> Datos proporcionados:

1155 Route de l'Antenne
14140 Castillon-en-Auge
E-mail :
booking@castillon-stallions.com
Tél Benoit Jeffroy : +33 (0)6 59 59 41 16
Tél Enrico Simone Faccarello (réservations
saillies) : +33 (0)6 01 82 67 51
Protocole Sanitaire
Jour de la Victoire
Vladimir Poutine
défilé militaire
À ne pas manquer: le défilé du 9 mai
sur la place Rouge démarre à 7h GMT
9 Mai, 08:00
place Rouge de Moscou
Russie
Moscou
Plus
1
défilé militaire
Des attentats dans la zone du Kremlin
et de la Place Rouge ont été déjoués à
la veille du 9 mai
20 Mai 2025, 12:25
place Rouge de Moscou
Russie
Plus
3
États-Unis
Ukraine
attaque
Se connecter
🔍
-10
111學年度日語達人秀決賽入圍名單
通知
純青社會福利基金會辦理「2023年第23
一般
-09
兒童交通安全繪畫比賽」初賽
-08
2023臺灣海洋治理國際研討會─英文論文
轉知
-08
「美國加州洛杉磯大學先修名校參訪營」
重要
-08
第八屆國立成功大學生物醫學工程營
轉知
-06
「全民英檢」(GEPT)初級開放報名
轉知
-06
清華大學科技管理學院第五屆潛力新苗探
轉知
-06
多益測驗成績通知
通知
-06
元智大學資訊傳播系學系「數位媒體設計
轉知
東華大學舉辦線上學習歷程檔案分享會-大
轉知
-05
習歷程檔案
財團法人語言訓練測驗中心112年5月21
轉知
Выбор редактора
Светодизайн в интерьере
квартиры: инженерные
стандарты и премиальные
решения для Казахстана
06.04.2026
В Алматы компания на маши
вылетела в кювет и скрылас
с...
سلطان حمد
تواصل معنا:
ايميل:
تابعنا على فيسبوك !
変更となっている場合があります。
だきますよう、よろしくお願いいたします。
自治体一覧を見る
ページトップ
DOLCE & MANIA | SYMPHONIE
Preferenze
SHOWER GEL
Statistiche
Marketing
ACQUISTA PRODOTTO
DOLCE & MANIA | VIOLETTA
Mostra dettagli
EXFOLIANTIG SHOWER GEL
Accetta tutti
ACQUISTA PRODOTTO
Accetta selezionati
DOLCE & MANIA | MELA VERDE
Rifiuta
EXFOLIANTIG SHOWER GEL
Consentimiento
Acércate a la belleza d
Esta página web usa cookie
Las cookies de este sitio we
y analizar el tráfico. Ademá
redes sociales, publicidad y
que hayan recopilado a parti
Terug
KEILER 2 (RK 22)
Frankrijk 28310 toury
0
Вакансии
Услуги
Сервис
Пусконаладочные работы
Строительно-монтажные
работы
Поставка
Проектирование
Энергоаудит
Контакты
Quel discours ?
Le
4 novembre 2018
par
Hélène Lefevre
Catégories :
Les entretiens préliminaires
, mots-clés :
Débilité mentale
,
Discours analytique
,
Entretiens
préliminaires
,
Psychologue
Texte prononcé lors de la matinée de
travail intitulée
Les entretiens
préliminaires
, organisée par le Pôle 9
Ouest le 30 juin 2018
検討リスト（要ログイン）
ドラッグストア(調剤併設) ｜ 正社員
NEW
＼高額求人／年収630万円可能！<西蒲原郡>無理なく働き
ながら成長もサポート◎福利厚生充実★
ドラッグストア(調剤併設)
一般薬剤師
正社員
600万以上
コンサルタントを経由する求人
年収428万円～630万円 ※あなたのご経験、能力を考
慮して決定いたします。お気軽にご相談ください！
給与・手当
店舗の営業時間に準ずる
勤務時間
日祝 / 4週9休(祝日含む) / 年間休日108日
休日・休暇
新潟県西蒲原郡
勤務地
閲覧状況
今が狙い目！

> Consigna de trabajo: Copia de nuevo todas las entradas y reemplaza «défilé militaire» por «parade militaire» en cada aparición, sin modificar nada más.

> Espacio de respuesta:
1155 Route de l'Antenne
14140 Castillon-en-Auge
E-mail :
booking@castillon-stallions.com
Tél Benoit Jeffroy : +33 (0)6 59 59 41 16
Tél Enrico Simone Faccarello (réservations
saillies) : +33 (0)6 01 82 67 51
Protocole Sanitaire
Jour de la Victoire
Vladimir Poutine
parade militaire
À ne pas manquer: le défilé du 9 mai
sur la place Rouge démarre à 7h GMT
9 Mai, 08:00
place Rouge de Moscou
Russie
Moscou
Plus
1
parade militaire
Des attentats dans la zone du Kremlin
et de la Place Rouge ont été déjoués à
la veille du 9 mai
20 Mai 2025, 12:25
place Rouge de Moscou
Russie
Plus
3
États-Unis
Ukraine
attaque
Se connecter
🔍
-10
111學年度日語達人秀決賽入圍名單
通知
純青社會福利基金會辦理「2023年第23
一般
-09
兒童交通安全繪畫比賽」初賽
-08
2023臺灣海洋治理國際研討會─英文論文
轉知
-08
「美國加州洛杉磯大學先修名校參訪營」
重要
-08
第八屆國立成功大學生物醫學工程營
轉知
-06
「全民英檢」(GEPT)初級開放報名
轉知
-06
清華大學科技管理學院第五屆潛力新苗探
轉知
-06
多益測驗成績通知
通知
-06
元智大學資訊傳播系學系「數位媒體設計
轉知
東華大學舉辦線上學習歷程檔案分享會-大
轉知
-05
習歷程檔案
財團法人語言訓練測驗中心112年5月21
轉知
Выбор редактора
Светодизайн в интерьере
квартиры: инженерные
стандарты и премиальные
решения для Казахстана
06.04.2026
В Алматы компания на маши
вылетела в кювет и скрылас
с...
سلطان حمد
تواصل معنا:
ايميل:
تابعنا على فيسبوك !
変更となっている場合があります。
だきますよう、よろしくお願いいたします。
自治体一覧を見る
ページトップ
DOLCE & MANIA | SYMPHONIE
Preferenze
SHOWER GEL
Statistiche
Marketing
ACQUISTA PRODOTTO
DOLCE & MANIA | VIOLETTA
Mostra dettagli
EXFOLIANTIG SHOWER GEL
Accetta tutti
ACQUISTA PRODOTTO
Accetta selezionati
DOLCE & MANIA | MELA VERDE
Rifiuta
EXFOLIANTIG SHOWER GEL
Consentimiento
Acércate a la belleza d
Esta página web usa cookie
Las cookies de este sitio we
y analizar el tráfico. Ademá
redes sociales, publicidad y
que hayan recopilado a parti
Terug
KEILER 2 (RK 22)
Frankrijk 28310 toury
0
Вакансии
Услуги
Сервис
Пусконаладочные работы
Строительно-монтажные
работы
Поставка
Проектирование
Энергоаудит
Контакты
Quel discours ?
Le
4 novembre 2018
par
Hélène Lefevre
Catégories :
Les entretiens préliminaires
, mots-clés :
Débilité mentale
,
Discours analytique
,
Entretiens
préliminaires
,
Psychologue
Texte prononcé lors de la matinée de
travail intitulée
Les entretiens
préliminaires
, organisée par le Pôle 9
Ouest le 30 juin 2018
検討リスト（要ログイン）
ドラッグストア(調剤併設) ｜ 正社員
NEW
＼高額求人／年収630万円可能！<西蒲原郡>無理なく働き
ながら成長もサポート◎福利厚生充実★
ドラッグストア(調剤併設)
一般薬剤師
正社員
600万以上
コンサルタントを経由する求人
年収428万円～630万円 ※あなたのご経験、能力を考
慮して決定いたします。お気軽にご相談ください！
給与・手当
店舗の営業時間に準ずる
勤務時間
日祝 / 4週9休(祝日含む) / 年間休日108日
休日・休暇
新潟県西蒲原郡
勤務地
閲覧状況
今が狙い目！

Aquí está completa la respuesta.